Director Olmos explores the brutality of the ‘Chicano’ gang life, but never revels in it, creating a poetic and ambitious film that is to be applauded.
What a disappointment the image quality is on this HD-DVD of American Me. Universal Studios has dusted off this catalogue release, presenting it in its original aspect ratio of 1:85.1 and encoded VC-1.
There is some dust on the print and the HD transfer brings out a fair amount of natural film grain, but there are many times when the image is incredible soft and very pale. I cannot attest to how well this transfer represents the original theatrical presentation; however there are times when the colors should have shone but instead, seemed muted and bland. While that may be fitting for the Folsom prison scenes, it was out of place in the relative freedom of East L.A.
Filmed using light from mostly natural sources, the image is quite dark and features are not always distinguishable. It does aid the tone of the film at times, working to enhance the realism of the moment, but it isn’t always welcome.
Universal has provided this 1992 film with an English Dolby Digital Plus 5.1 track. It is definitely better the picture quality and for a film filled with hushed tone conversations or dialogue light scenes, it manages to be quite active in the surrounds at times. The music is never central in the speakers but supports the events on screen, albeit at a lower level. There isn’t much bass to speak of through the film, but what we do have is an audio track that suits the film well.

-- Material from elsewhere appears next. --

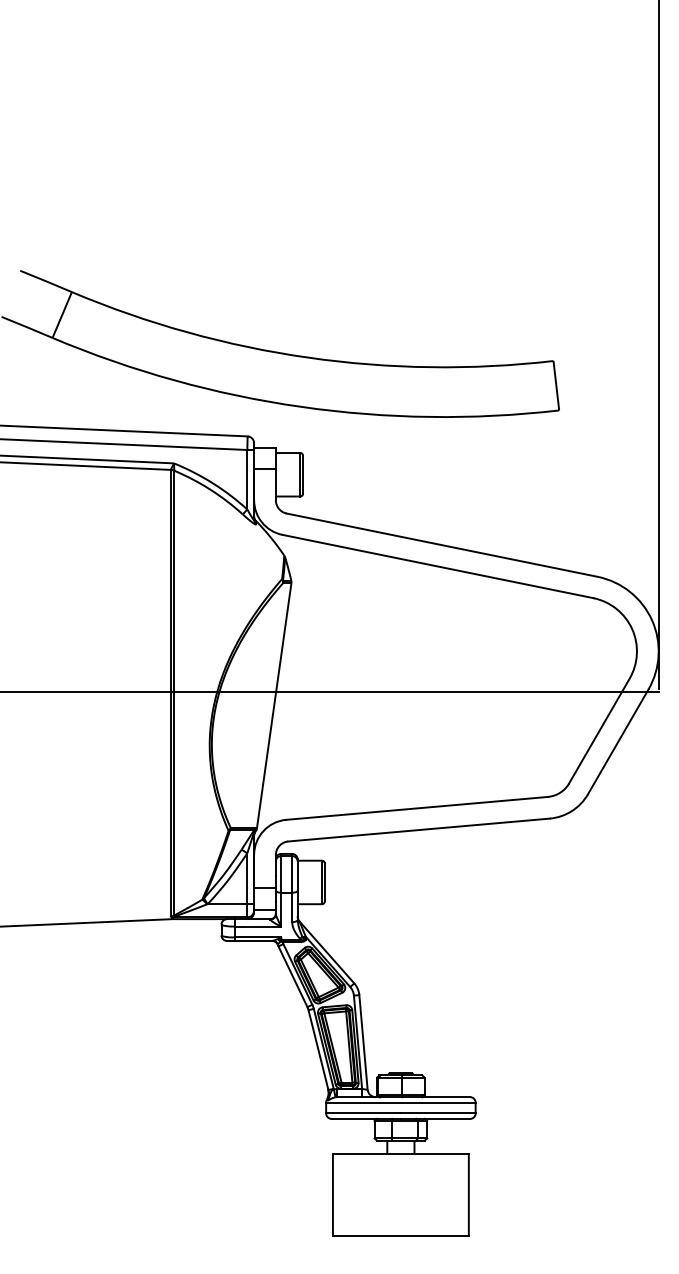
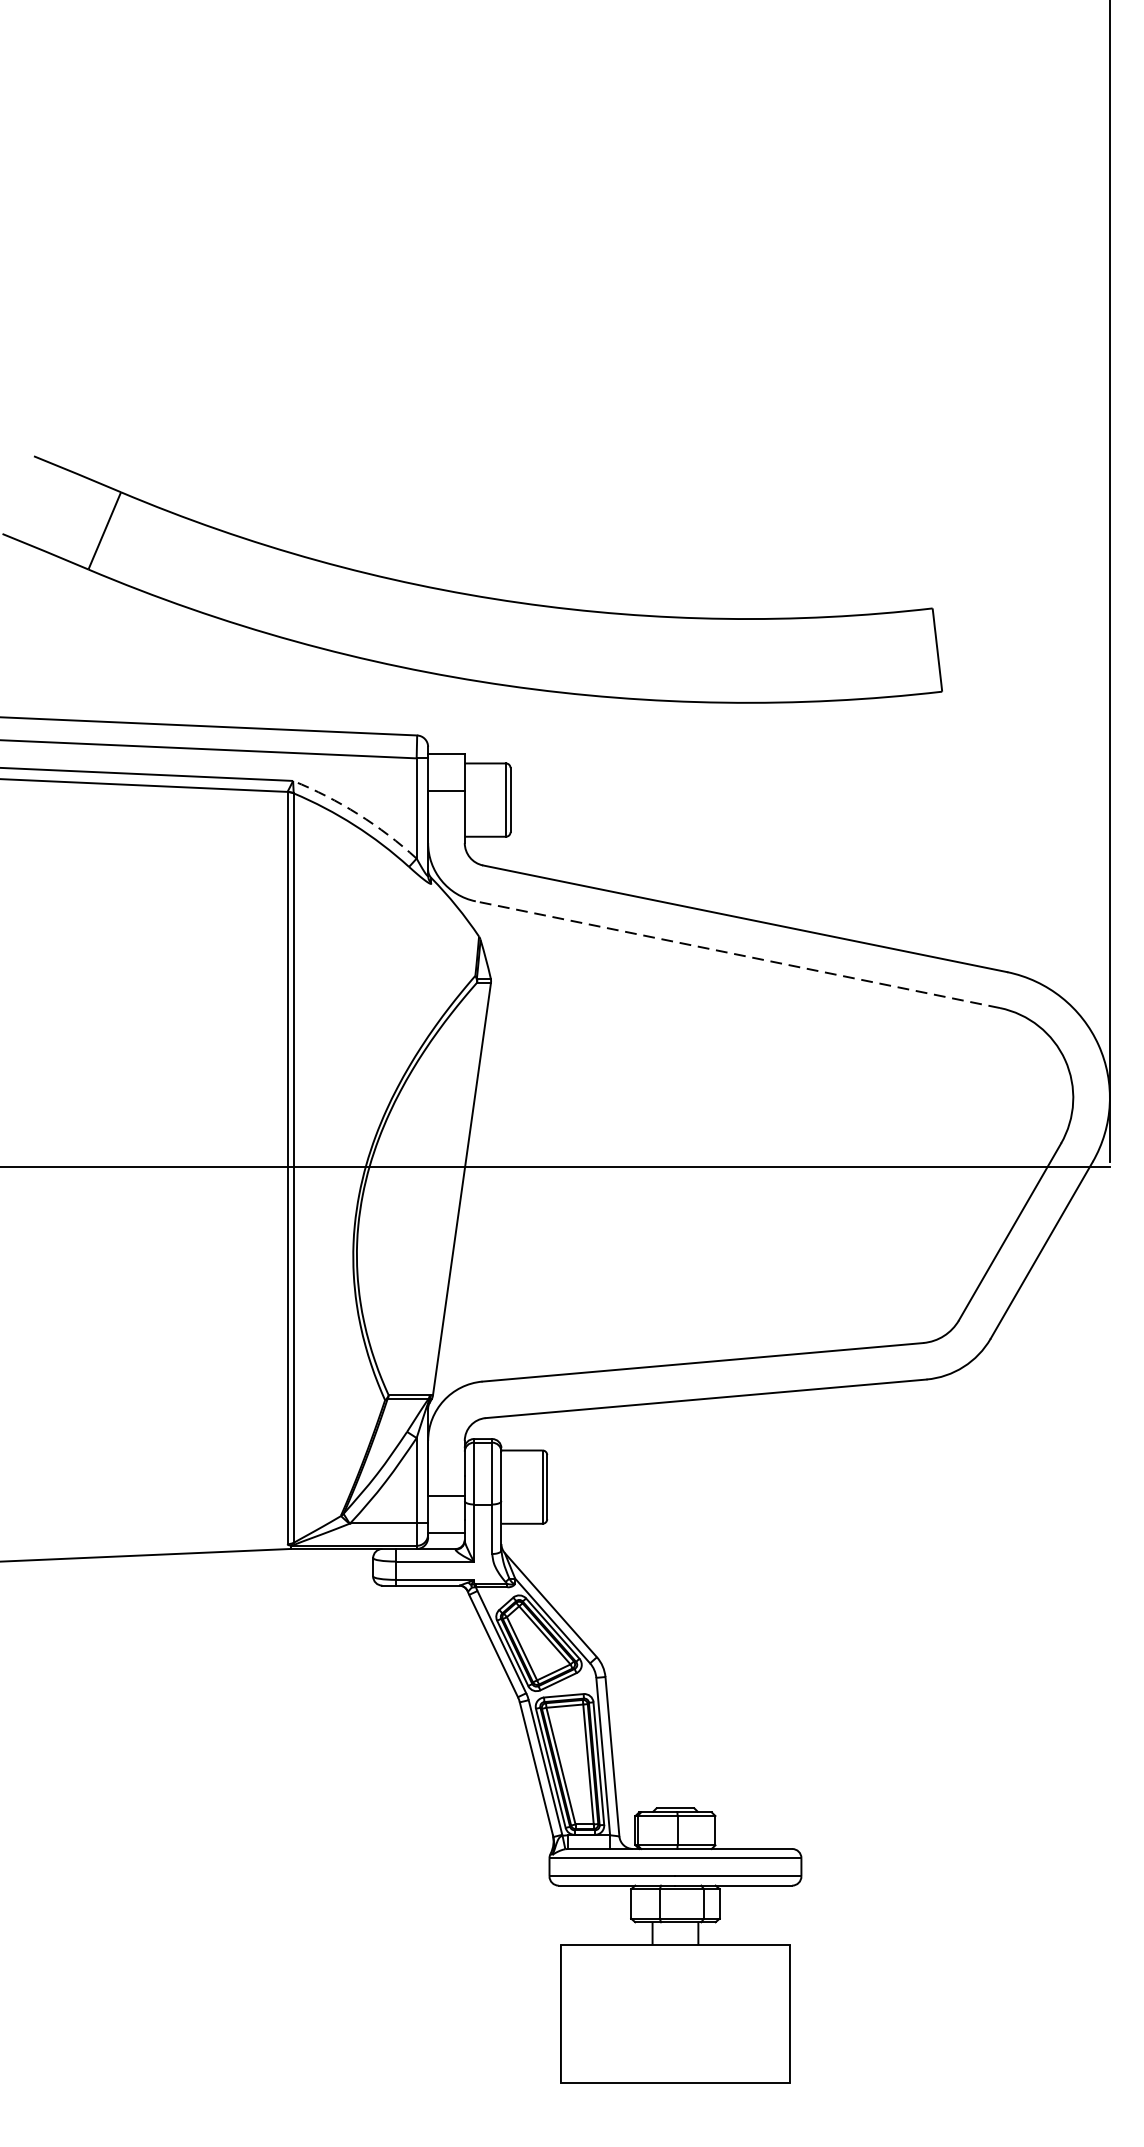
arc: (212, 483) -> (357, 814), solid -> dashed
line: (437, 566) -> (737, 954), solid -> dashed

While this release is light on extra's, the documentary provided is excellent and earns a 'quality over quantity' three star rating.
Lives In Hazard – An Award Winning Documentary: - (57:44) – A special feature of incredible substance. This documentary was created based on production footage and interviews with gang members from ‘MC Force’ and ‘Big Hazard’. Some of the gang members actually became actors in the movie. This is a ‘making of’ that transcends the film it is associated with, becoming a dose of reality from the ruthless life of gang-ridden East L.A. It is a humble examination of the lives of several gang members, the vicious cycle of territorial violence and the disaffected youth looking to become a part of something, anything. A powerful accompanying piece both in its understanding and its damnation of gang violence.
Theatrical Trailer – (1:55)
American Me is a film with moments of genuine poetic elegance. It doesn’t try to be an action film; it doesn’t even try for thrills or drama but succeeds in pulling the viewer in to the tough life and existence of these characters for a couple of hours. Olmos uses the camera almost as an observer at times, particularly during the earlier years depicted in the film and it helps lure us into this world that he has bravely chosen to show us.
According to court documents, Olmos was the victim of extortion as a result of taking on this project and showing the Mexican Mafia in less than a glowing light. Three of the film’s ex-gang member consultants were murdered following the release of this film in apparent retaliation for the homosexual rape scene. Olmos himself received death threats. Tales of the Hispanic culture are not explored by Hollywood with nearly as much interest or vigor as it could or even should. And so it is praiseworthy for Olmos to pursue this troubling topic with sincerity and a good measure of sympathy.
This is an intelligent and quite powerful film that demands both our attention and our appreciation.